Employers should do all they can to promote the advantages of a good pension, says Sarah Vickerstaff
For employers and employees alike, we live in turbulent times with regard to pension and retirement choices. This much is clear: employers will continue to be under pressure to keep costs down, and many employees expect to have to work longer and retire later than they would have a few years ago.
This does not sound like a promising basis for a productive, new, work-based focus on encouraging people to save more for what is likely to be a longer retirement. Yet, precisely because we all face uncertain futures, we should focus on the benefits that can flow to employer and employee alike from a well-managed and marketed pension plan.
Contract-based defined contribution (DC) pension schemes have been increasing in popularity with employers. Given that organisations want to cut costs, the potential to limit their involvement by going the contract-based DC route may seem very attractive - no need to appoint a board of trustees or get involved in complicated communication with scheme members; the provider and/or pensions adviser can deal with all of that. But there are strong arguments in favour of the employer managing contract-based DC plans well, especially in the current economic climate.
Few of us find pensions easy to understand and few of us want to spend time thinking about our later years. The result is a widespread ‘live for the moment’, with the effect that many of us are not saving adequately for the retirement we want. In contract-based DC schemes, this trend is particularly damaging.
Most people do not actively manage their accounts - they simply do not know how to. In all DC pension schemes, there is a benefit to saving early, yet when my graduates ask me what they should ask at an interview and I say “ask about the pension”, they generally laugh. It is difficult to get twenty-somethings to think about saving now.
Why should an employer worry about these problems? Even with a contract-based DC scheme, the pension is still part of the employer’s overall remuneration offer to its employees. It can provide incentives or disincentives to join or stay with the organisation. With an ageing workforce in the coming years, pension and retirement issues are likely to loom ever larger as HR concerns.
Arguably, in the face of rising state pension ages and the phasing out of the default retirement age, more active age management will become a necessity for all organisations. No one wants a workforce of older people who are there only because they cannot afford to retire.

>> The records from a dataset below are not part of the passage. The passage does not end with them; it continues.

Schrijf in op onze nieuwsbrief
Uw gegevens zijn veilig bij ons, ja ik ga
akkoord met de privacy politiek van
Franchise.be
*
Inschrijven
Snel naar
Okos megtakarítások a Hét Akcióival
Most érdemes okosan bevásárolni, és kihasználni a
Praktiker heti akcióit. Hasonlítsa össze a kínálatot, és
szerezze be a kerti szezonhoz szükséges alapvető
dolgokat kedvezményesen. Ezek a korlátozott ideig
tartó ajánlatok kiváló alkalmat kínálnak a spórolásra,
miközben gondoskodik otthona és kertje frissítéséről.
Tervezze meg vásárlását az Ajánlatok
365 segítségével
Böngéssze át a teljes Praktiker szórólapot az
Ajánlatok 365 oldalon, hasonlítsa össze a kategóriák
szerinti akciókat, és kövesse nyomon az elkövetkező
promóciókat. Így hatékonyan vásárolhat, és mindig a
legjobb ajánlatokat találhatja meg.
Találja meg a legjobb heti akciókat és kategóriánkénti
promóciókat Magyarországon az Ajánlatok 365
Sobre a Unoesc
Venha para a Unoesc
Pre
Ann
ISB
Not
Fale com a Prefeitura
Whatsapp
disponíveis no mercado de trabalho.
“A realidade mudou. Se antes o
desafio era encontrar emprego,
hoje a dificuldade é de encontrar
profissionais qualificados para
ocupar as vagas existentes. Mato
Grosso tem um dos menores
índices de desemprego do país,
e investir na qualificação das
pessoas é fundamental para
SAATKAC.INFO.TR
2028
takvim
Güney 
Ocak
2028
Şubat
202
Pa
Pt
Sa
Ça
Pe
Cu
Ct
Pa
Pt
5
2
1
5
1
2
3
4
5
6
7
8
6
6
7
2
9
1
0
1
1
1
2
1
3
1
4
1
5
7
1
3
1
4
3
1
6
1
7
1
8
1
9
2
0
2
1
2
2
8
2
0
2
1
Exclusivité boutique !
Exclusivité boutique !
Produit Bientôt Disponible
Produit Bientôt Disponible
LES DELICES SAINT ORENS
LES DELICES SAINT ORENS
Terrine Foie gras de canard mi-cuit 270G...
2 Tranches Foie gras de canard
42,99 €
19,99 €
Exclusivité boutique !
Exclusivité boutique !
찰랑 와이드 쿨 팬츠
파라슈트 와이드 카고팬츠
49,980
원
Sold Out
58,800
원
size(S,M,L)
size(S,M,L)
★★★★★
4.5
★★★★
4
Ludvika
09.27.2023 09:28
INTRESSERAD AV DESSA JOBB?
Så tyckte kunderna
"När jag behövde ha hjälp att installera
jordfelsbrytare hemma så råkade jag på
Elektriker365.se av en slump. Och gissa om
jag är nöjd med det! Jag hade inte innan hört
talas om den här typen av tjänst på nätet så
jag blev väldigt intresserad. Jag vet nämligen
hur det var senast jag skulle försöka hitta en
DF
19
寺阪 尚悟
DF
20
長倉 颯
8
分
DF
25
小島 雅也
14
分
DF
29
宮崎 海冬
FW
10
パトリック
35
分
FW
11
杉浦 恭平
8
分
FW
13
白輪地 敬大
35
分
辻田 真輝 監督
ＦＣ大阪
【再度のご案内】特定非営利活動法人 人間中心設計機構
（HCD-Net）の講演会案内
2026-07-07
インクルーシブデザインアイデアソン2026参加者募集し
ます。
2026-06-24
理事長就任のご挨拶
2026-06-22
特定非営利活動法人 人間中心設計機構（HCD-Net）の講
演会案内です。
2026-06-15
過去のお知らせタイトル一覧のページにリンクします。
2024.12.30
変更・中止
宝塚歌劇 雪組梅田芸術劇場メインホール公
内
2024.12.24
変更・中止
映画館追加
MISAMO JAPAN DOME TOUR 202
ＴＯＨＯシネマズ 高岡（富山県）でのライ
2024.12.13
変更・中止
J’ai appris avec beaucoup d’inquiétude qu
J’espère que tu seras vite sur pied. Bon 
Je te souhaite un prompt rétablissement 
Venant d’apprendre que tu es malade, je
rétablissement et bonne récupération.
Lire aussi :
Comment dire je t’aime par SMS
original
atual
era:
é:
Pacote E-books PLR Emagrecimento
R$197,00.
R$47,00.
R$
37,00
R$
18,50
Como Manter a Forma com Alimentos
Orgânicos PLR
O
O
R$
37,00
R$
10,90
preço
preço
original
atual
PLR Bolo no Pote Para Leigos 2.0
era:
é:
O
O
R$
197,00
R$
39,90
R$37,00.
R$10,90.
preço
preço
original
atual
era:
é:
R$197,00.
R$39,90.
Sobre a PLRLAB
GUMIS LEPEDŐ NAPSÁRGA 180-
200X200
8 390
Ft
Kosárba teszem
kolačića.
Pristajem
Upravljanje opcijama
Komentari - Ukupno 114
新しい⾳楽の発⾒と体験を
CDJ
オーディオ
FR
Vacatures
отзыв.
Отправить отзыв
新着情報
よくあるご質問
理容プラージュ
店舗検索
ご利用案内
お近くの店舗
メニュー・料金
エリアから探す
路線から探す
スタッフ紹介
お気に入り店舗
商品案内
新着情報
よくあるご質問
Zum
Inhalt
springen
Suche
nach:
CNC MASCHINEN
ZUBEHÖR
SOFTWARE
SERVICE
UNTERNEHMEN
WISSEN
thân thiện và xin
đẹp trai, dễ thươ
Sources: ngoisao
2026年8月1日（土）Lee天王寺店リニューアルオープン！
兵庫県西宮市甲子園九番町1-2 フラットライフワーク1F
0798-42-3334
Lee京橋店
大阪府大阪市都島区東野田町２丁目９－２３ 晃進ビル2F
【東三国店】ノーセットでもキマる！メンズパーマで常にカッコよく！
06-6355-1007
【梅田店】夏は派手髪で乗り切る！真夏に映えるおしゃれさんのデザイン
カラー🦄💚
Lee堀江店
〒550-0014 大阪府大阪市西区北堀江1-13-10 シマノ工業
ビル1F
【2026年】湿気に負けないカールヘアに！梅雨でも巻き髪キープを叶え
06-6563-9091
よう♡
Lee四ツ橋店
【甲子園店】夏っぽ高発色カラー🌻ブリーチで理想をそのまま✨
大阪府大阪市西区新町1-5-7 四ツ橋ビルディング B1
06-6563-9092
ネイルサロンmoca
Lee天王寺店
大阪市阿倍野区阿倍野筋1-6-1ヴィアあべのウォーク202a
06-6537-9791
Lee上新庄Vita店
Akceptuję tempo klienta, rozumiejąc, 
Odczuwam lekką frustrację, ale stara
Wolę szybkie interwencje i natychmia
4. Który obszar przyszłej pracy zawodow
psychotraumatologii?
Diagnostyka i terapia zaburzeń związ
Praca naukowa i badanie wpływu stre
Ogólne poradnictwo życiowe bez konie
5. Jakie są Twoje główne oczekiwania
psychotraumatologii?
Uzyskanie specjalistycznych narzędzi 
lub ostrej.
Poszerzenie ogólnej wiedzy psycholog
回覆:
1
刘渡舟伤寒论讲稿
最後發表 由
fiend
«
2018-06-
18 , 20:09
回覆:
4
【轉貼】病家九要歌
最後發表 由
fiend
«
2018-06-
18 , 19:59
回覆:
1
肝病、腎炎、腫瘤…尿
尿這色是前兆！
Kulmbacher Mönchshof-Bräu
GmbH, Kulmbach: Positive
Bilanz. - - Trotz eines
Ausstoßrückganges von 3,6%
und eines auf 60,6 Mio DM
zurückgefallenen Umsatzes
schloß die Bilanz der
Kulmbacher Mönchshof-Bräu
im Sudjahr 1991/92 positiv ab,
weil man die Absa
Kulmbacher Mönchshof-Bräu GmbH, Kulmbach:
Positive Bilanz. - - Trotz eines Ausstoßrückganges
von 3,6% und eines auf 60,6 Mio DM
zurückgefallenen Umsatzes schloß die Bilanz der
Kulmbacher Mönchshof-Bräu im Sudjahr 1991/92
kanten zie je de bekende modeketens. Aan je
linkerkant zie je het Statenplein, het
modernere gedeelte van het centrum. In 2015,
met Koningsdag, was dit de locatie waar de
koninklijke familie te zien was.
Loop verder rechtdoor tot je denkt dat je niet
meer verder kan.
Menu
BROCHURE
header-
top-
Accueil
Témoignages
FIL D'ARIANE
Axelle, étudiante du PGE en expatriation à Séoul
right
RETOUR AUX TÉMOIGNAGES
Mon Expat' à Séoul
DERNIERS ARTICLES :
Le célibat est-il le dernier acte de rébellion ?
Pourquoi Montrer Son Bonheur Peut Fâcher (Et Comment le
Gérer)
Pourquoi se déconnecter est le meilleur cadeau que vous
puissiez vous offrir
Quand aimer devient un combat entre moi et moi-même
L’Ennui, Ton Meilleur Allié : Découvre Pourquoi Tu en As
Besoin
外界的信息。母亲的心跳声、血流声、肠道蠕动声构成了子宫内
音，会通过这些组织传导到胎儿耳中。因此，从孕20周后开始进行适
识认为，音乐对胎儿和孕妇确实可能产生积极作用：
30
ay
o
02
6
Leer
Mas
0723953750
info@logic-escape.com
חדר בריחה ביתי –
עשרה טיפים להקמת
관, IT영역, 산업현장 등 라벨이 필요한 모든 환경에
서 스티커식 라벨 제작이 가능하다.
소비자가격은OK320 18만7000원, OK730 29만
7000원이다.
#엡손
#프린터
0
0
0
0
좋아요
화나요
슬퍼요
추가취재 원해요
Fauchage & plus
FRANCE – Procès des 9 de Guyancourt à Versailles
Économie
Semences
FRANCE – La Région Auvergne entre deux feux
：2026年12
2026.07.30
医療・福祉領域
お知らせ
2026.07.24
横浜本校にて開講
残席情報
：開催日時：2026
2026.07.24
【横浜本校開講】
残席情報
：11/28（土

Giving employees good information about their pension will help them to recognise the plan’s value. Encouraging them to plan better for their retirement is likely to smooth their final exit. There are two aspects to improving communication: the financial advice that the provider can give independently, leaving the employer the task of setting the pension in its broader remuneration and career management context.
Pensions are nearly always the element of remuneration that is rated top by employees after salary. Yet research finds that employees tend to ignore annual statements and, even when there is plenty of information on demand about their pensions, they generally do not demand it. According to Happy retirement? The impact of employers’ policies and practice on the process of retirement, employees value retirement planning seminars, but generally feel that this opportunity to think about retirement in the round comes too late.
Providing channels for communication about career options, retirement aspirations and the pension aspects of these would put the often apparently boring news about pension forecasts in a more active and interesting context and sounds like good human resource management to me.
Sarah Vickerstaff is professor of work and employment at the School of Social Policy, Sociology and Social Research at the University of Kent
References
Happy retirement? The impact of employers’ policies and practice on the process of retirement, Vickerstaff, S, Baldock, J, Cox, J and Keen, L , Policy Press/Joseph Rowntree Foundation (2004).